Por estos días, la sentencia que sale de cualquier boca es que el Superclásico del Siglo, tan mentado, no estuvo a la altura de algún bla blá inobjetable y que Boca y River –uno de los dos jugará el Mundial de Clubes- desperdiciaron la oportunidad que ahora se tironean en un escritorio. La noche previa a la reunión que a media mañana tendrá sentados a los presidentes de los clubes finalistas, Conmebol publicó un comunicado en que su presidente, Alejandro Domínguez, confirma su deseo de evitar que un fallo defina al campeón de la Copa Libertadores, pero también dejó algunas reflexiones de dudosas intenciones y otras que no resisten el contraste con las acciones cotidianas.
“Hago un llamado a los dirigentes de River Plate y Boca Juniors, a que entiendan que la responsabilidad que tienen en sus manos va mucho más allá de solamente defender sus colores y los intereses de sus socios”, insta Domínguez en un párrafo ¿Y los intereses de quién deben defender? Porque si lo que espera es que velen por los del negocio, lo que debe proponer es una reunión de consorcio.
Las reglas son claras y la firmeza con que Conmebol castiga a quienes las trasgreden es invariable. O que lo contradiga Marcelo Gallardo, quien por una media falta estuvo a punto de llevar una tobillera como la que tiene José Luis Meizsner, un cuadro de la vieja guardia del fútbol Sudamericano.
El mismo pedido a Daniel Angelici y Rodolfo D’Onofrio, se lo hace al periodismo. “Lo mismo –dice- va para los medios de comunicación, a quienes pido respeto, ecuanimidad y perspectiva en la cobertura para informar correctamente al público, relatar los hechos, combatir la desinformación y desenmascarar las visiones interesadas y las percepciones erróneas”, dice. Bueno, Domínguez puede pedirle a aquellos en los que deposita el contacto mediático que atiendan su labor. Tal vez se ahorraba un párrafo impublicable.
- Reunión clave en la sede de Conmebol para definir la Final de la Libertadores
En su escrito, Domínguez asegura haber “emitido alertas a los responsables de seguridad” (SIC) y asegura categóricamente que “fallaron los protocolos” de Seguridad y que “las autoridades no estuvieron a la altura de las circunstancias”.
“Ahora, lo que les queda es accionar inmediatamente para identificar, capturar y aplicar el rigor de la justicia a quienes causaron tanto daño”, pontifica luego.

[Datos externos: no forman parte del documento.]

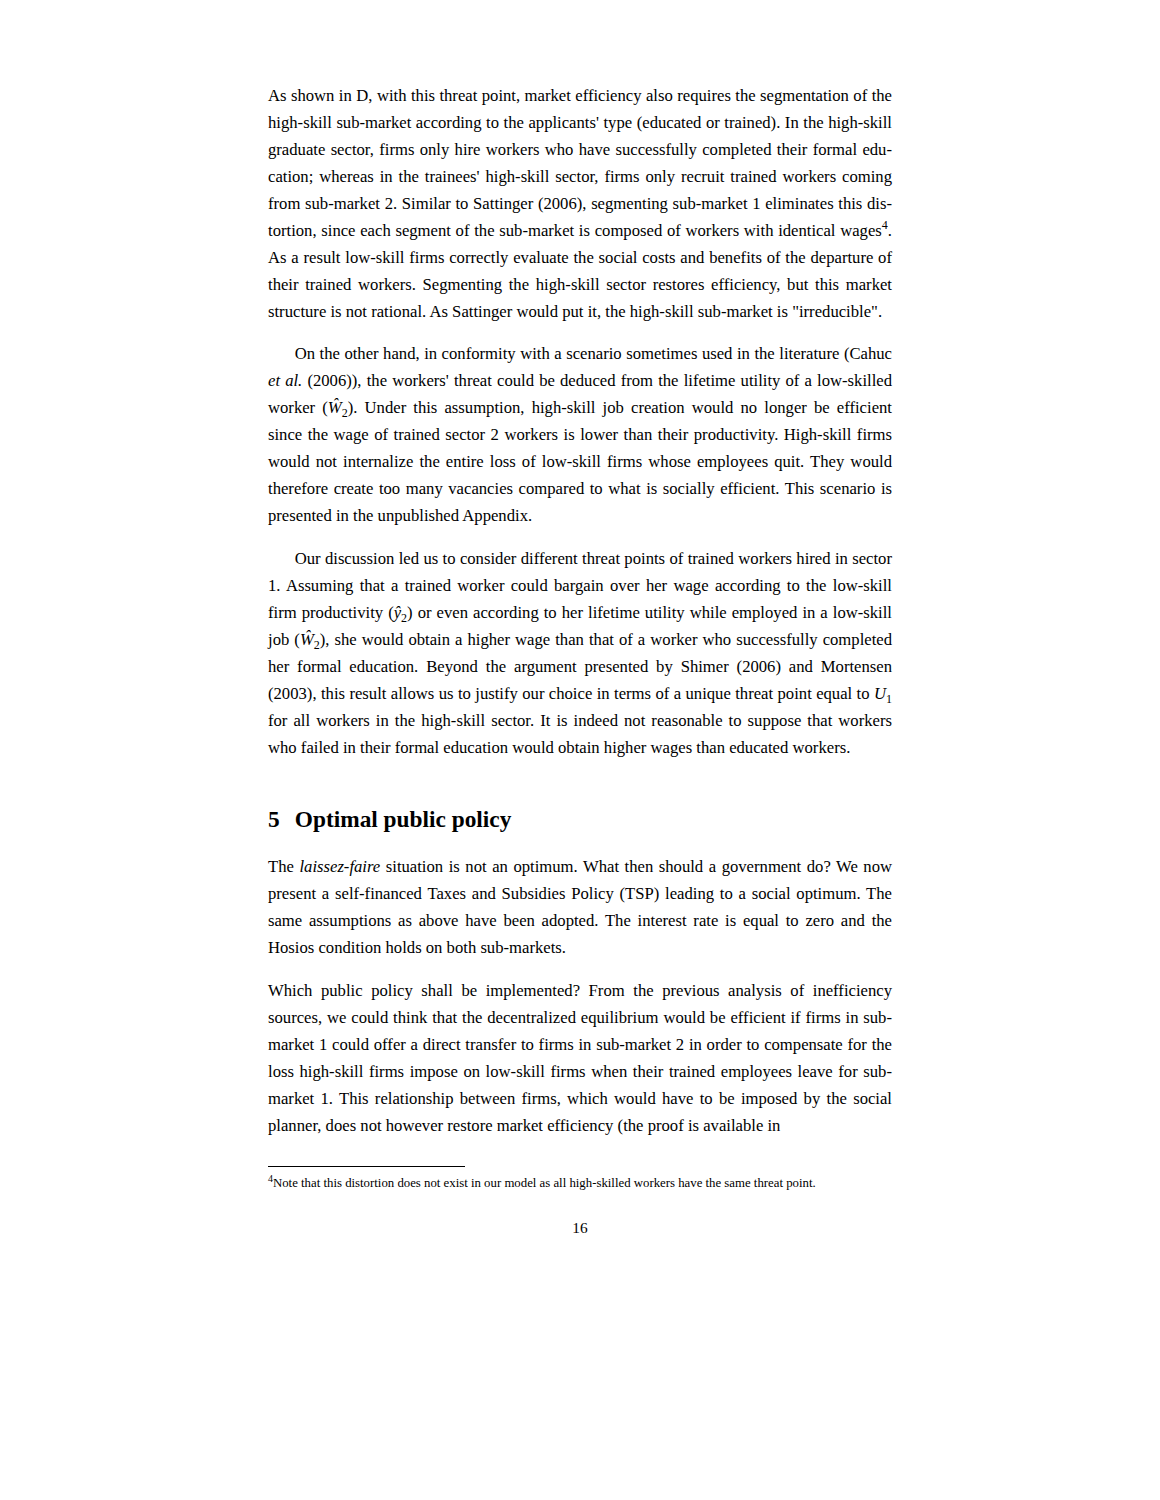As shown in D, with this threat point, market efficiency also requires the segmentation of the high-skill sub-market according to the applicants' type (educated or trained). In the high-skill graduate sector, firms only hire workers who have successfully completed their formal education; whereas in the trainees' high-skill sector, firms only recruit trained workers coming from sub-market 2. Similar to Sattinger (2006), segmenting sub-market 1 eliminates this distortion, since each segment of the sub-market is composed of workers with identical wages4. As a result low-skill firms correctly evaluate the social costs and benefits of the departure of their trained workers. Segmenting the high-skill sector restores efficiency, but this market structure is not rational. As Sattinger would put it, the high-skill sub-market is "irreducible".
On the other hand, in conformity with a scenario sometimes used in the literature (Cahuc et al. (2006)), the workers' threat could be deduced from the lifetime utility of a low-skilled worker (Ŵ2). Under this assumption, high-skill job creation would no longer be efficient since the wage of trained sector 2 workers is lower than their productivity. High-skill firms would not internalize the entire loss of low-skill firms whose employees quit. They would therefore create too many vacancies compared to what is socially efficient. This scenario is presented in the unpublished Appendix.
Our discussion led us to consider different threat points of trained workers hired in sector 1. Assuming that a trained worker could bargain over her wage according to the low-skill firm productivity (ŷ2) or even according to her lifetime utility while employed in a low-skill job (Ŵ2), she would obtain a higher wage than that of a worker who successfully completed her formal education. Beyond the argument presented by Shimer (2006) and Mortensen (2003), this result allows us to justify our choice in terms of a unique threat point equal to U1 for all workers in the high-skill sector. It is indeed not reasonable to suppose that workers who failed in their formal education would obtain higher wages than educated workers.
5 Optimal public policy
The laissez-faire situation is not an optimum. What then should a government do? We now present a self-financed Taxes and Subsidies Policy (TSP) leading to a social optimum. The same assumptions as above have been adopted. The interest rate is equal to zero and the Hosios condition holds on both sub-markets.
Which public policy shall be implemented? From the previous analysis of inefficiency sources, we could think that the decentralized equilibrium would be efficient if firms in sub-market 1 could offer a direct transfer to firms in sub-market 2 in order to compensate for the loss high-skill firms impose on low-skill firms when their trained employees leave for sub-market 1. This relationship between firms, which would have to be imposed by the social planner, does not however restore market efficiency (the proof is available in
4Note that this distortion does not exist in our model as all high-skilled workers have the same threat point.
16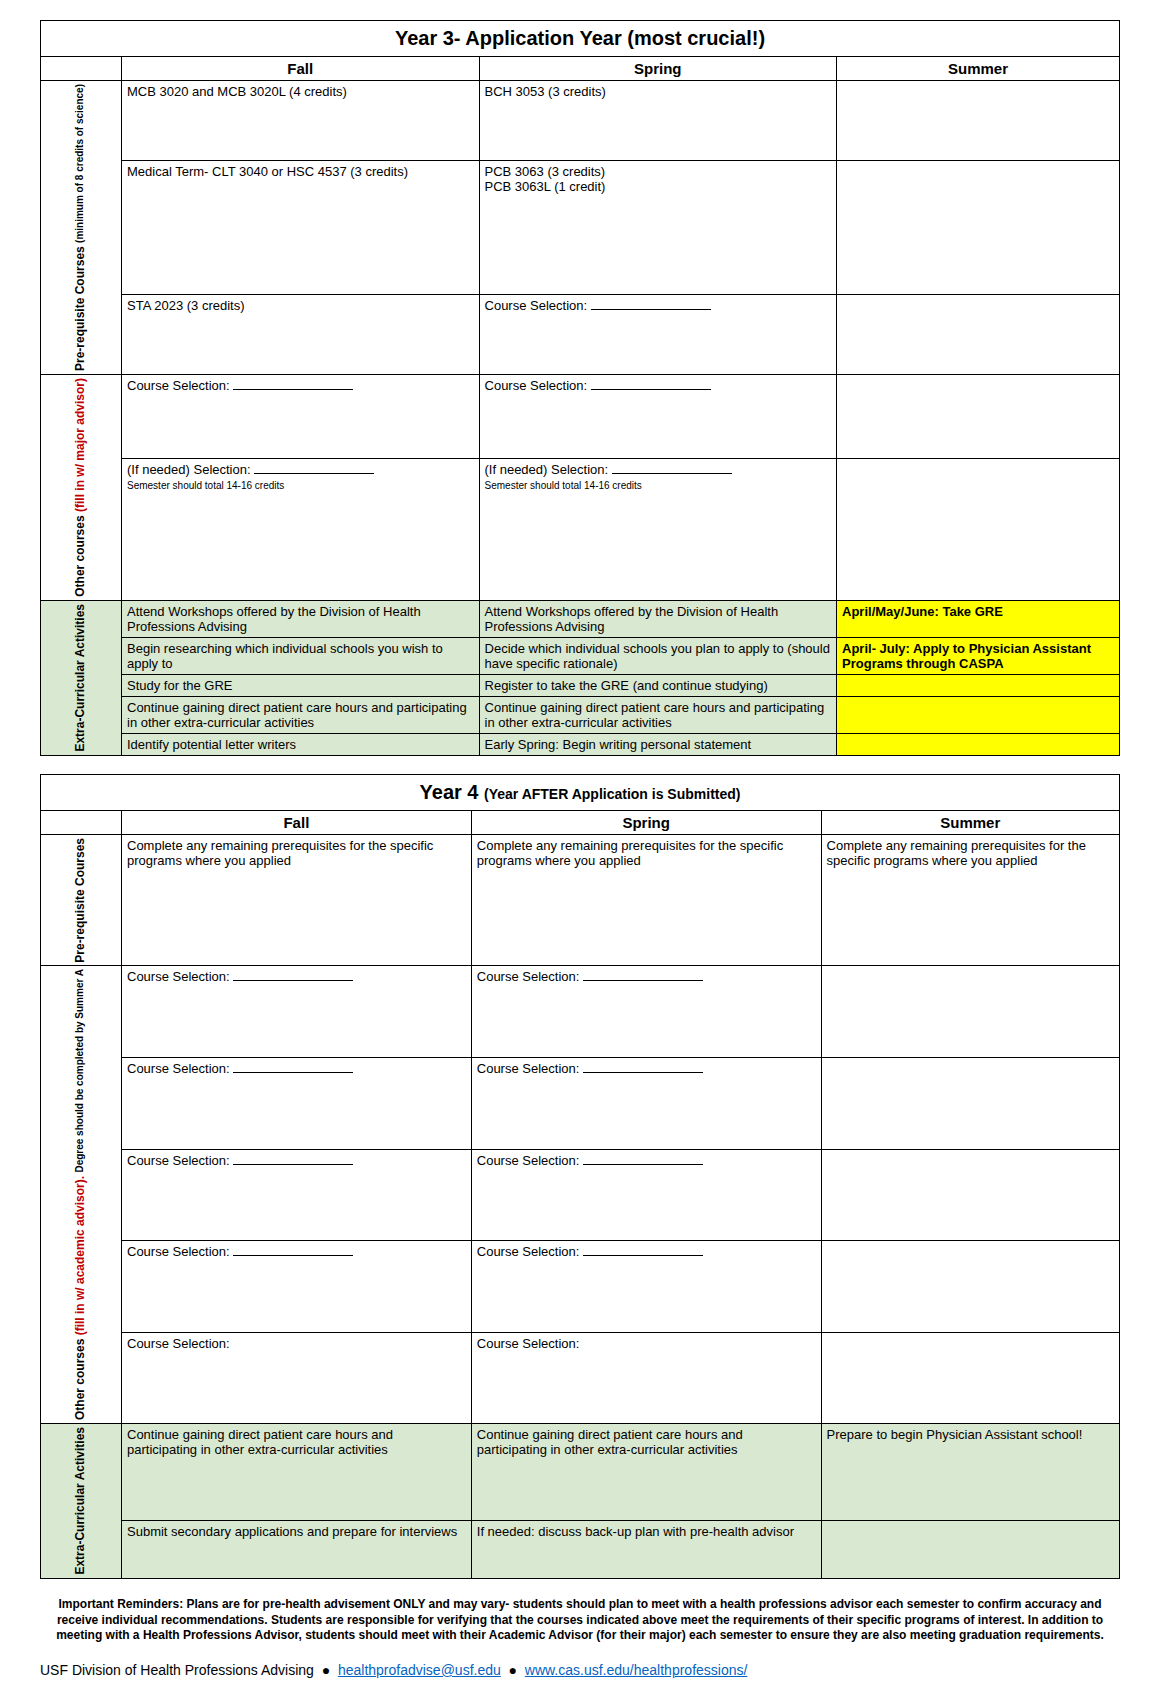| Year 3- Application Year (most crucial!) |
| | Fall | Spring | Summer |
| Pre-requisite Courses (minimum of 8 credits of science) | MCB 3020 and MCB 3020L (4 credits) | BCH 3053 (3 credits) | |
| Medical Term- CLT 3040 or HSC 4537 (3 credits) | PCB 3063 (3 credits) PCB 3063L (1 credit) | |
| STA 2023 (3 credits) | Course Selection: | |
| Other courses (fill in w/ major advisor) | Course Selection: | Course Selection: | |
| (If needed) Selection: Semester should total 14-16 credits | (If needed) Selection: Semester should total 14-16 credits | |
| Extra-Curricular Activities | Attend Workshops offered by the Division of Health Professions Advising | Attend Workshops offered by the Division of Health Professions Advising | April/May/June: Take GRE |
| Begin researching which individual schools you wish to apply to | Decide which individual schools you plan to apply to (should have specific rationale) | April- July: Apply to Physician Assistant Programs through CASPA |
| Study for the GRE | Register to take the GRE (and continue studying) | |
| Continue gaining direct patient care hours and participating in other extra-curricular activities | Continue gaining direct patient care hours and participating in other extra-curricular activities | |
| Identify potential letter writers | Early Spring: Begin writing personal statement | |
| Year 4 (Year AFTER Application is Submitted) |
| | Fall | Spring | Summer |
| Pre-requisite Courses | Complete any remaining prerequisites for the specific programs where you applied | Complete any remaining prerequisites for the specific programs where you applied | Complete any remaining prerequisites for the specific programs where you applied |
| Other courses (fill in w/ academic advisor). Degree should be completed by Summer A | Course Selection: | Course Selection: | |
| Course Selection: | Course Selection: | |
| Course Selection: | Course Selection: | |
| Course Selection: | Course Selection: | |
| Course Selection: | Course Selection: | |
| Extra-Curricular Activities | Continue gaining direct patient care hours and participating in other extra-curricular activities | Continue gaining direct patient care hours and participating in other extra-curricular activities | Prepare to begin Physician Assistant school! |
| Submit secondary applications and prepare for interviews | If needed: discuss back-up plan with pre-health advisor | |
Important Reminders: Plans are for pre-health advisement ONLY and may vary- students should plan to meet with a health professions advisor each semester to confirm accuracy and receive individual recommendations. Students are responsible for verifying that the courses indicated above meet the requirements of their specific programs of interest. In addition to meeting with a Health Professions Advisor, students should meet with their Academic Advisor (for their major) each semester to ensure they are also meeting graduation requirements.
USF Division of Health Professions Advising ● healthprofadvise@usf.edu ● www.cas.usf.edu/healthprofessions/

El escritorio que tiene en vilo al país, tiene sillón que viene con el juego. Su dueño también tiene entonces la oportunidad de conocer si está a su altura. Lo que resuelva, marcará el rumbo. El fútbol sudamericano está a punto de saber si corre mojón para atrás o para adelante. Hasta el momento, se sabe que hacer jugar a un futbolista flojo de papeles puede salir bien o mal o que permitirle a un imbécil que tire gas pimienta a los jugadores, te saca de la competencia, pero no pasa demasiado a nivel sanción.
Si Domínguez asegura que “el sábado 24 de noviembre será recordado en la historia del fútbol mundial por todas las razones equivocadas”, probablemente querrá que el 27 de noviembre sea evocado cómo el de las razones acertadas. Así, además, se develará el misterio: cuán malo puede ser el castigo para el club cuyos simpatizantes atacan a la delegación del equipo rival antes de que lleguen al estadio.